---- Texte source

Patriarche Youssef

Article de Fadi Noun sur : " L'Orient le Jour " au sujet du message de Noël 2007

24 12 2007


 

Le message de Noël du patriarche grec-catholique
La révolution culturelle qui attend encore le monde arabe


L'article de Fady NOUN
Orient-Le Jour du Lundi 24 décembre 2007

Ce n’est pas une petite invitation que le patriarche Grégoire III a lancée, dans son message de Noël, au monde arabe musulman, en lui demandant de s’ouvrir à l’idée d’un « partage de la Parole » avec le christianisme, de ne pas être effrayé par la mission chrétienne et de permettre à celle-ci de s’exprimer librement, sans prosélytisme, mais sans crainte.
Notons d’abord que c’est en Arabe, en Arabe chrétien, que Grégoire III lance son invitation. Il n’est pas indifférent de le souligner. L’Église melkite, sous l’impulsion de son patriarche, a clairement et fortement revendiqué son identité arabe, depuis quelques années, dans la fidélité à une solide ligne théologique et historique. À travers cette identité, le monde arabe chrétien se trouve des affinités claires avec le monde arabe musulman et la foi musulmane, qui est une foi arabophone, du fait du caractère sacré du Coran.

--------
---- Contenu des données

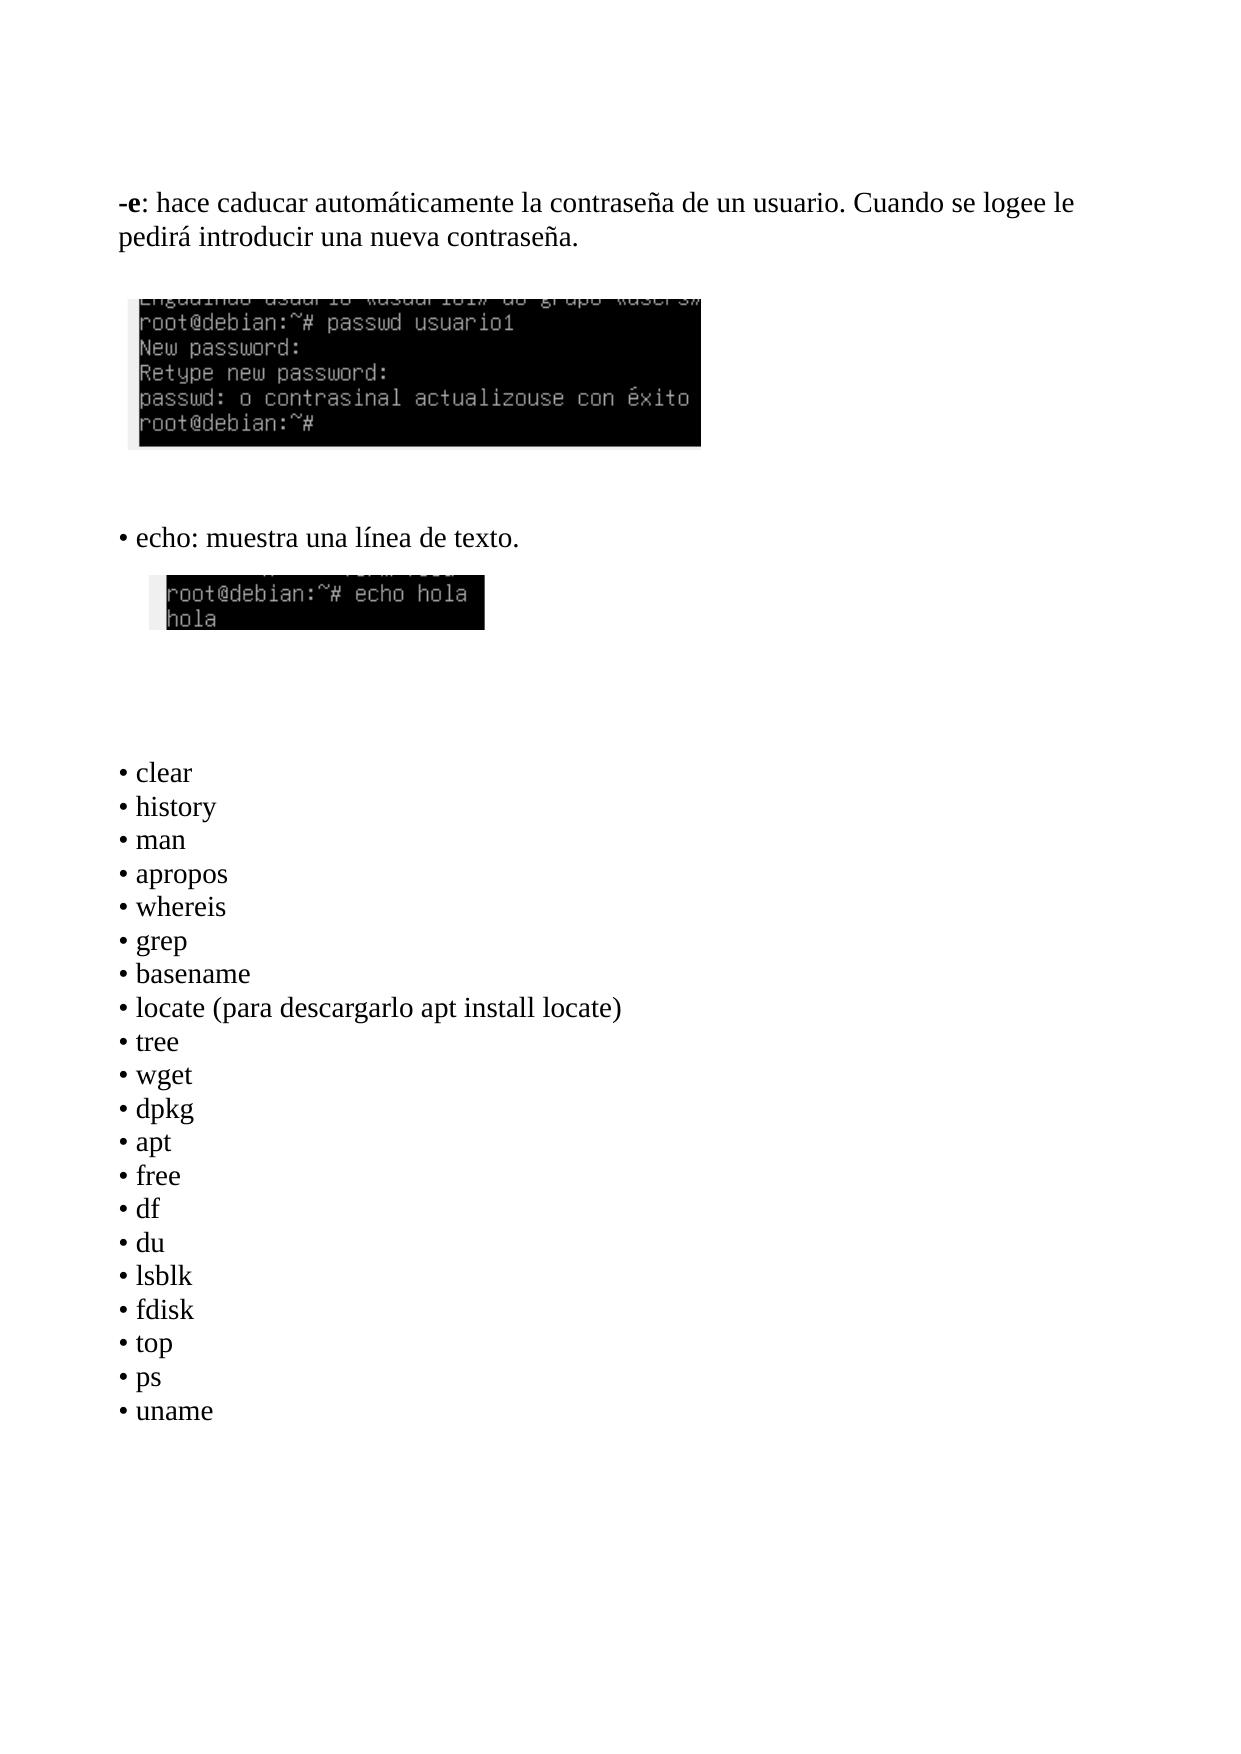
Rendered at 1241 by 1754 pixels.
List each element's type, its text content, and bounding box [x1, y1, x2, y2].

--------

• _Exercice 1_
Résumez en deux phrases l'article sur le message de Noël.
• _Exercice 2_
D'après l'article sur le message de Noël, qu'est-ce qui fait de la foi musulmane une foi arabophone ?
• _Exercice 3_
Prolongez l'article sur le message de Noël à partir de sa dernière phrase.
Les données ci-dessus forment un matériau distinct de l'article sur le message de Noël.

• _Réponse 1_
Dans son message de Noël, le patriarche Grégoire III invite le monde arabe musulman à s'ouvrir à l'idée d'un « partage de la Parole » avec le christianisme et à permettre à la mission chrétienne de s'exprimer librement, sans prosélytisme mais sans crainte. Il lance cette invitation en arabe chrétien, car l'Église melkite revendique son identité arabe, à travers laquelle le monde arabe chrétien se trouve des affinités claires avec le monde arabe musulman et la foi musulmane.

• _Réponse 2_
Le caractère sacré du Coran.

• _Réponse 3_
Grégoire III est donc un Arabe qui parle à d’autres Arabes. Il se pose sur le plan d’une civilisation arabe totalisante qui n’est ni musulmane ni chrétienne, mais une synthèse des deux cultures, sans oublier les apports fondamentaux, épistémologiques, scientifiques ou idéologiques, de l’ouverture à la modernité qui ont marqué le monde arabe, durant les deux derniers siècles. C’est en prophète de l’avenir du monde arabe qu’il parle, audacieusement certes, avec des mots candides mais déterminants.
Il parle en fait dans le sillage de cet ouvrage fondamental du père Corbon qu’est « l’Église des Arabes », anticipant l’émergence d’une nation arabe dont l’avenir, il est vrai, apparaît aujourd’hui aléatoire sur le plan politique, mais dont certains contours commencent à se dessiner sous l’impulsion de divers agents de changement économiques, linguistiques, politiques, culturels. Sinon, que signifie l’existence d’une Ligue arabe ?
L’importance de l’invitation lancée par Grégoire III réside aussi dans le principe de réciprocité qu’il invoque. Ce principe est fondamental dans tout dialogue interreligieux, pour autant qu’il soit sincèrement et sérieusement engagé. (N’oublions pas, en effet, que dans l’islam, du fait de la non-séparation du religieux et du politique, tout dialogue interreligieux, pour peu qu’il soit sincère, débouche nécessairement sur du concret politique).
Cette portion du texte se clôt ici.